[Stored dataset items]
========================================
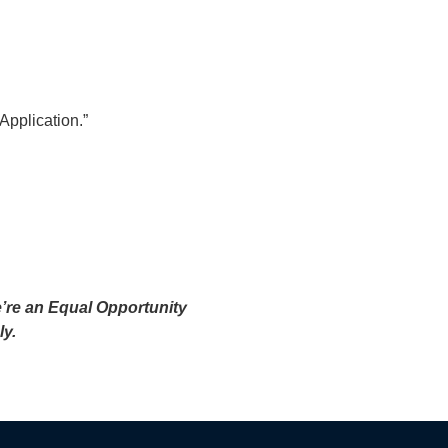
 Application.”
e’re an Equal Opportunity
ly.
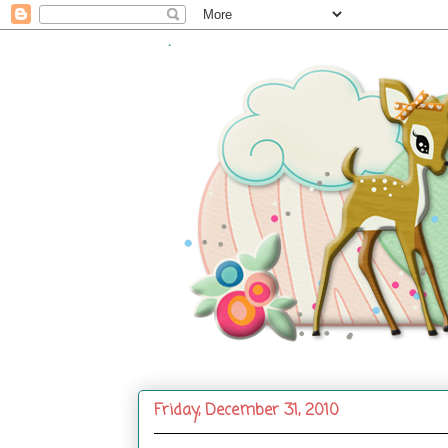
.
Friday, December 31, 2010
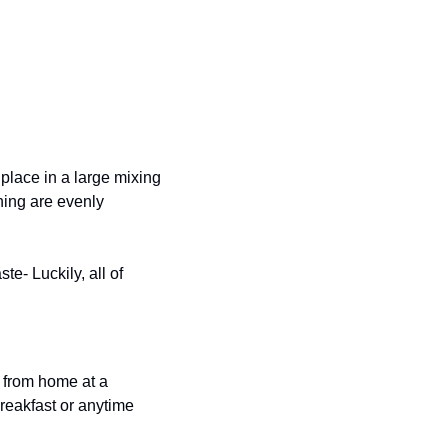
lace in a large mixing 
ing are evenly 
e- Luckily, all of 
 from home at a 
breakfast or anytime 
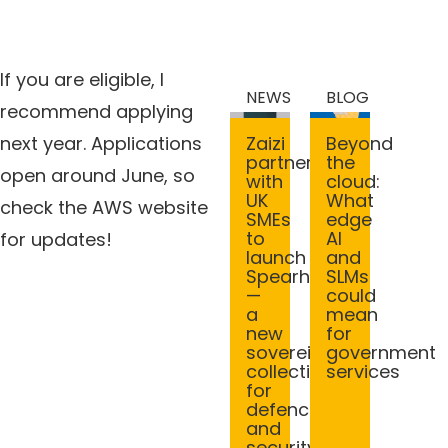
If you are eligible, I
NEWS
BLOG
recommend applying
Beyond
Zaizi
next year. Applications
the
partners
open around June, so
cloud:
with
What
UK
check the AWS website
edge
SMEs
AI
to
for updates!
and
launch
SLMs
Spearhead
could
—
mean
a
for
new
government
sovereign
services
collective
for
defence
and
security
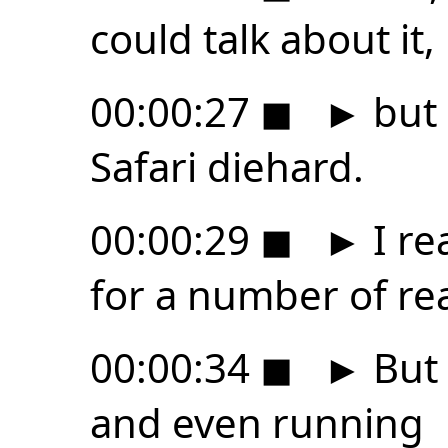
could talk about it,
00:00:27
◼
►
but 
Safari diehard.
00:00:29
◼
►
I rea
for a number of re
00:00:34
◼
►
But 
and even running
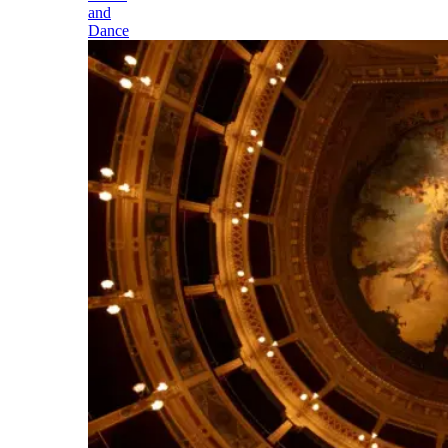
and
Dance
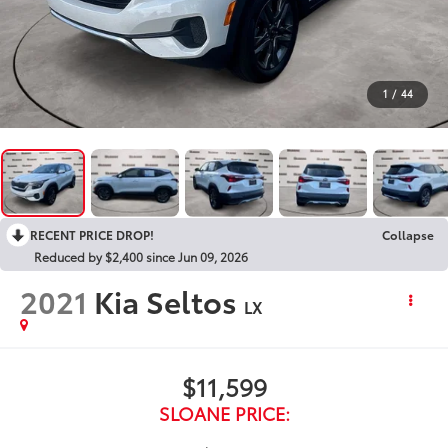
1
/
44
RECENT PRICE DROP!
Collapse
Reduced by $2,400 since Jun 09, 2026
2021
Kia Seltos
LX
$11,599
SLOANE PRICE:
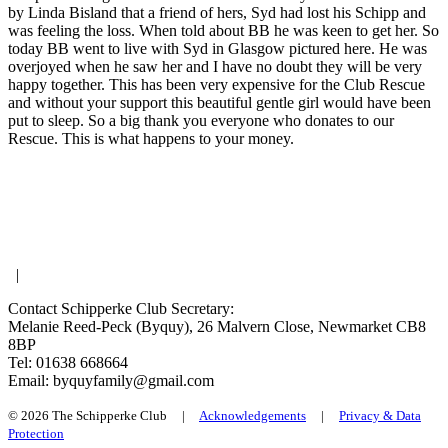
by Linda Bisland that a friend of hers, Syd had lost his Schipp and
was feeling the loss. When told about BB he was keen to get her. So
today BB went to live with Syd in Glasgow pictured here. He was
overjoyed when he saw her and I have no doubt they will be very
happy together. This has been very expensive for the Club Rescue
and without your support this beautiful gentle girl would have been
put to sleep. So a big thank you everyone who donates to our
Rescue. This is what happens to your money.
|
Contact Schipperke Club Secretary:
Melanie Reed-Peck (Byquy), 26 Malvern Close, Newmarket CB8
8BP
Tel: 01638 668664
Email: byquyfamily@gmail.com
© 2026 The Schipperke Club |
Acknowledgements
|
Privacy & Data
Protection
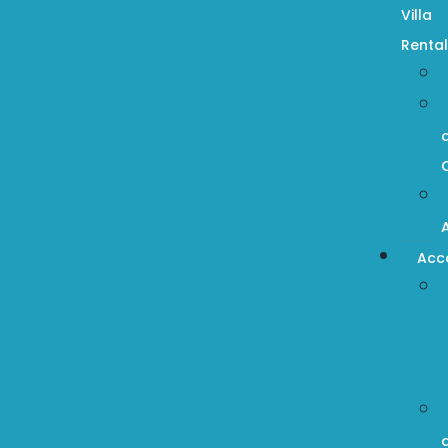
Villa
Rental
Acc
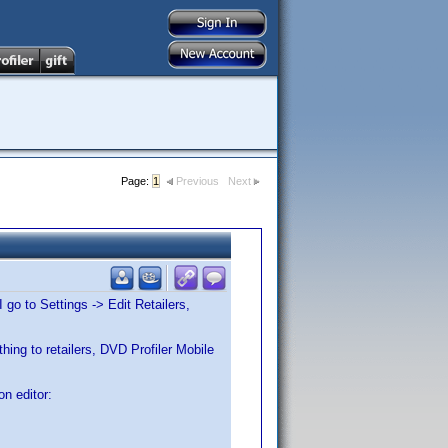
Page:
1
Previous
Next
I go to Settings -> Edit Retailers,
hing to retailers, DVD Profiler Mobile
on editor:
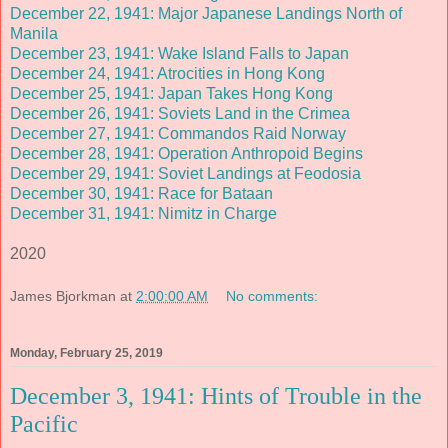
December 22, 1941: Major Japanese Landings North of
Manila
December 23, 1941: Wake Island Falls to Japan
December 24, 1941: Atrocities in Hong Kong
December 25, 1941: Japan Takes Hong Kong
December 26, 1941: Soviets Land in the Crimea
December 27, 1941: Commandos Raid Norway
December 28, 1941: Operation Anthropoid Begins
December 29, 1941: Soviet Landings at Feodosia
December 30, 1941: Race for Bataan
December 31, 1941: Nimitz in Charge
2020
James Bjorkman
at
2:00:00 AM
No comments:
Monday, February 25, 2019
December 3, 1941: Hints of Trouble in the
Pacific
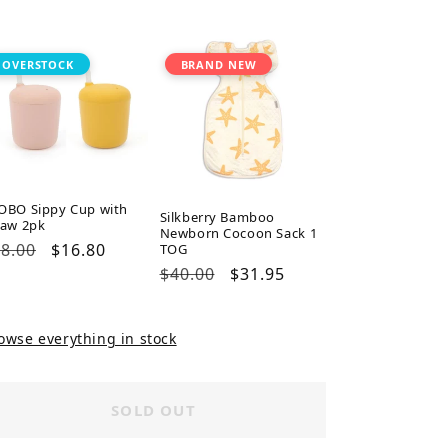
ice
price
price
price
OVERSTOCK
BRAND NEW
OBO Sippy Cup with
Silkberry Bamboo
raw 2pk
Newborn Cocoon Sack 1
gular
8.00
Sale
$16.80
TOG
ice
price
Regular
$40.00
Sale
$31.95
price
price
owse everything in stock
SOLD OUT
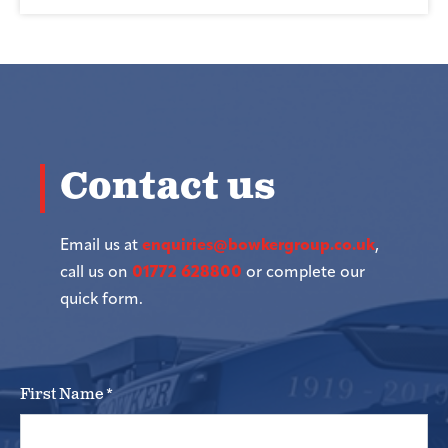
Contact us
Email us at
enquiries@bowkergroup.co.uk
,
call us on
01772 628800
or complete our
quick form.
First Name
*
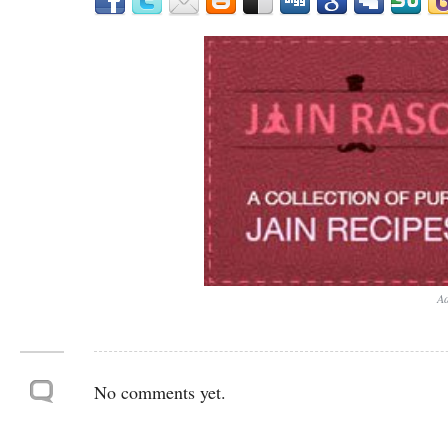
Ad
No comments yet.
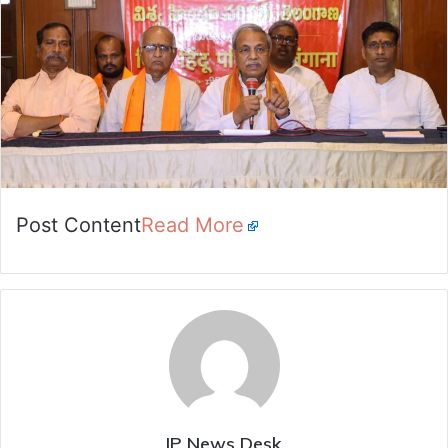
Post Content
Read More
IP News Desk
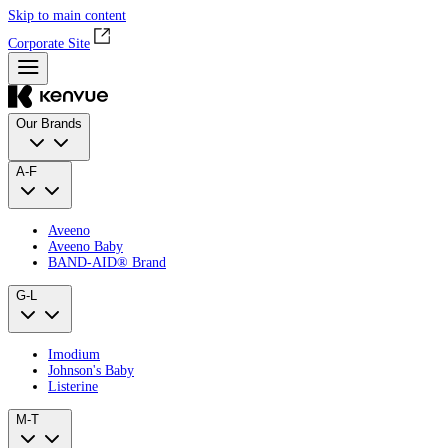
Skip to main content
Corporate Site
Our Brands
A-F
Aveeno
Aveeno Baby
BAND‑AID® Brand
G-L
Imodium
Johnson's Baby
Listerine
M-T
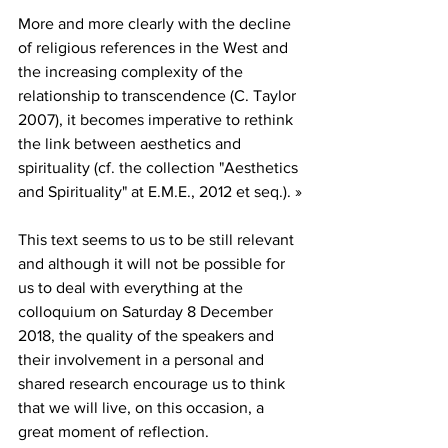
More and more clearly with the decline 
of religious references in the West and 
the increasing complexity of the 
relationship to transcendence (C. Taylor 
2007), it becomes imperative to rethink 
the link between aesthetics and 
spirituality (cf. the collection "Aesthetics 
and Spirituality" at E.M.E., 2012 et seq.). »
This text seems to us to be still relevant 
and although it will not be possible for 
us to deal with everything at the 
colloquium on Saturday 8 December 
2018, the quality of the speakers and 
their involvement in a personal and 
shared research encourage us to think 
that we will live, on this occasion, a 
great moment of reflection.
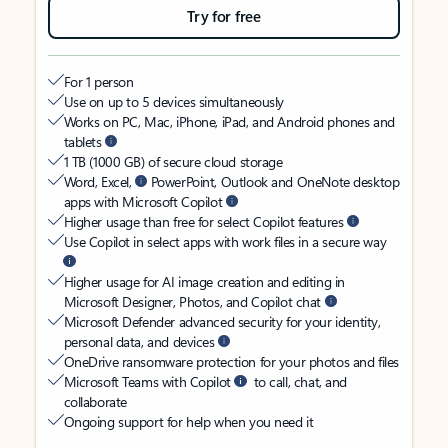
Try for free
For 1 person
Use on up to 5 devices simultaneously
Works on PC, Mac, iPhone, iPad, and Android phones and
tablets
1 TB (1000 GB) of secure cloud storage
Word, Excel,
PowerPoint, Outlook and OneNote desktop
apps with Microsoft Copilot
Higher usage than free for select Copilot features
Use Copilot in select apps with work files in a secure way
Higher usage for AI image creation and editing in
Microsoft Designer, Photos, and Copilot chat
Microsoft Defender advanced security for your identity,
personal data, and devices
OneDrive ransomware protection for your photos and files
Microsoft Teams with Copilot
to call, chat, and
collaborate
Ongoing support for help when you need it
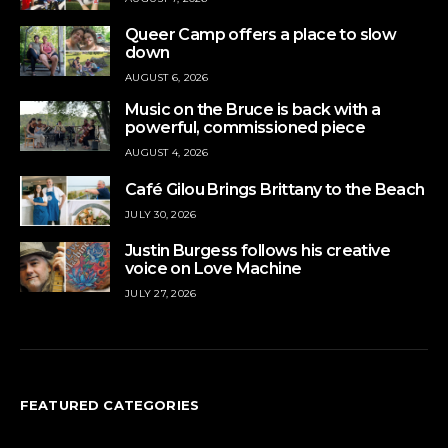
Queer Camp offers a place to slow
down
AUGUST 6, 2026
Music on the Bruce is back with a
powerful, commissioned piece
AUGUST 4, 2026
Café Gilou Brings Brittany to the Beach
JULY 30, 2026
Justin Burgess follows his creative
voice on Love Machine
JULY 27, 2026
FEATURED CATEGORIES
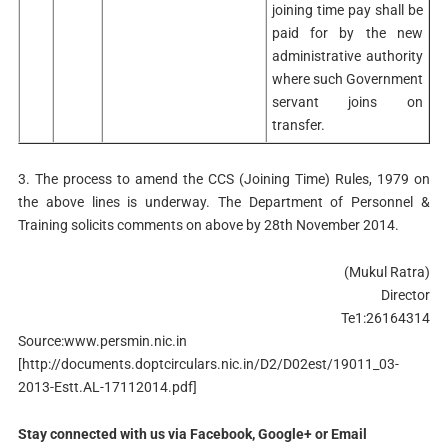
joining time pay shall be
paid for by the new
administrative authority
where such Government
servant joins on
transfer.
3. The process to amend the CCS (Joining Time) Rules, 1979 on
the above lines is underway. The Department of Personnel &
Training solicits comments on above by 28th November 2014.
(Mukul Ratra)
Director
Te1:26164314
Source:www.persmin.nic.in
[http://documents.doptcirculars.nic.in/D2/D02est/19011_03-
2013-Estt.AL-17112014.pdf]
Stay connected with us via Facebook, Google+ or Email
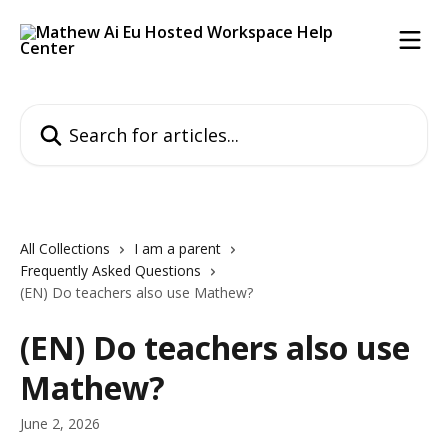
Skip to main content
Search for articles...
All Collections
I am a parent
Frequently Asked Questions
(EN) Do teachers also use Mathew?
(EN) Do teachers also use
Mathew?
June 2, 2026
========================================
> **The task**
The whole of the data above needs retyping exactly, with pictures omitted.

> **Solution**
 Application.”
e’re an Equal Opportunity
ly.
.
Friday, December 31, 2010
lace in a large mixing 
ing are evenly 
e- Luckily, all of 
 from home at a 
breakfast or anytime 
If you are eligible, I
NEWS
BLOG
recommend applying
Beyond
Zaizi
next year. Applications
the
partners
open around June, so
cloud:
with
What
UK
check the AWS website
edge
SMEs
AI
to
for updates!
and
launch
SLMs
Spearhead
could
—
mean
a
for
new
government
sovereign
services
collective
for
defence
and
security
could talk about it,
00:00:27
◼
►
but 
Safari diehard.
00:00:29
◼
►
I rea
for a number of re
00:00:34
◼
►
But 
and even running
and
Dance
1
/
44
RECENT PRICE DROP!
Collapse
Reduced by $2,400 since Jun 09, 2026
2021
Kia Seltos
LX
$11,599
SLOANE PRICE:
by Linda Bisland that a friend of hers, Syd had lost his Schipp and
was feeling the loss. When told about BB he was keen to get her. So
today BB went to live with Syd in Glasgow pictured here. He was
overjoyed when he saw her and I have no doubt they will be very
happy together. This has been very expensive for the Club Rescue
and without your support this beautiful gentle girl would have been
put to sleep. So a big thank you everyone who donates to our
Rescue. This is what happens to your money.
|
Contact Schipperke Club Secretary:
Melanie Reed-Peck (Byquy), 26 Malvern Close, Newmarket CB8
8BP
Tel: 01638 668664
Email: byquyfamily@gmail.com
© 2026 The Schipperke Club |
Acknowledgements
|
Privacy & Data
Protection
Villa
Rental
Acc
Page:
1
Previous
Next
I go to Settings -> Edit Retailers,
hing to retailers, DVD Profiler Mobile
on editor:
December 22, 1941: Major Japanese Landings North of
Manila
December 23, 1941: Wake Island Falls to Japan
December 24, 1941: Atrocities in Hong Kong
December 25, 1941: Japan Takes Hong Kong
December 26, 1941: Soviets Land in the Crimea
December 27, 1941: Commandos Raid Norway
December 28, 1941: Operation Anthropoid Begins
December 29, 1941: Soviet Landings at Feodosia
December 30, 1941: Race for Bataan
December 31, 1941: Nimitz in Charge
2020
James Bjorkman
at
2:00:00 AM
No comments:
Monday, February 25, 2019
December 3, 1941: Hints of Trouble in the
Pacific
ice
price
price
price
OVERSTOCK
BRAND NEW
OBO Sippy Cup with
Silkberry Bamboo
raw 2pk
Newborn Cocoon Sack 1
gular
8.00
Sale
$16.80
TOG
ice
price
Regular
$40.00
Sale
$31.95
price
price
owse everything in stock
SOLD OUT
Contact us
Email us at
enquiries@bowkergroup.co.uk
,
call us on
01772 628800
or complete our
quick form.
First Name
*
Ad
No comments yet.
Post Content
Read More
IP News Desk
Skip to main content
Corporate Site
Our Brands
A-F
Aveeno
Aveeno Baby
BAND‑AID® Brand
G-L
Imodium
Johnson's Baby
Listerine
M-T
More and more clearly with the decline 
of religious references in the West and 
the increasing complexity of the 
relationship to transcendence (C. Taylor 
2007), it becomes imperative to rethink 
the link between aesthetics and 
spirituality (cf. the collection "Aesthetics 
and Spirituality" at E.M.E., 2012 et seq.). »
This text seems to us to be still relevant 
and although it will not be possible for 
us to deal with everything at the 
colloquium on Saturday 8 December 
2018, the quality of the speakers and 
their involvement in a personal and 
shared research encourage us to think 
that we will live, on this occasion, a 
great moment of reflection.
Try for free
For 1 person
Use on up to 5 devices simultaneously
Works on PC, Mac, iPhone, iPad, and Android phones and
tablets
1 TB (1000 GB) of secure cloud storage
Word, Excel,
PowerPoint, Outlook and OneNote desktop
apps with Microsoft Copilot
Higher usage than free for select Copilot features
Use Copilot in select apps with work files in a secure way
Higher usage for AI image creation and editing in
Microsoft Designer, Photos, and Copilot chat
Microsoft Defender advanced security for your identity,
personal data, and devices
OneDrive ransomware protection for your photos and files
Microsoft Teams with Copilot
to call, chat, and
collaborate
Ongoing support for help when you need it
Queer Camp offers a place to slow
down
AUGUST 6, 2026
Music on the Bruce is back with a
powerful, commissioned piece
AUGUST 4, 2026
Café Gilou Brings Brittany to the Beach
JULY 30, 2026
Justin Burgess follows his creative
voice on Love Machine
JULY 27, 2026
FEATURED CATEGORIES
joining time pay shall be
paid for by the new
administrative authority
where such Government
servant joins on
transfer.
3. The process to amend the CCS (Joining Time) Rules, 1979 on
the above lines is underway. The Department of Personnel &
Training solicits comments on above by 28th November 2014.
(Mukul Ratra)
Director
Te1:26164314
Source:www.persmin.nic.in
[http://documents.doptcirculars.nic.in/D2/D02est/19011_03-
2013-Estt.AL-17112014.pdf]
Stay connected with us via Facebook, Google+ or Email
Skip to main content
Search for articles...
All Collections
I am a parent
Frequently Asked Questions
(EN) Do teachers also use Mathew?
(EN) Do teachers also use
Mathew?
June 2, 2026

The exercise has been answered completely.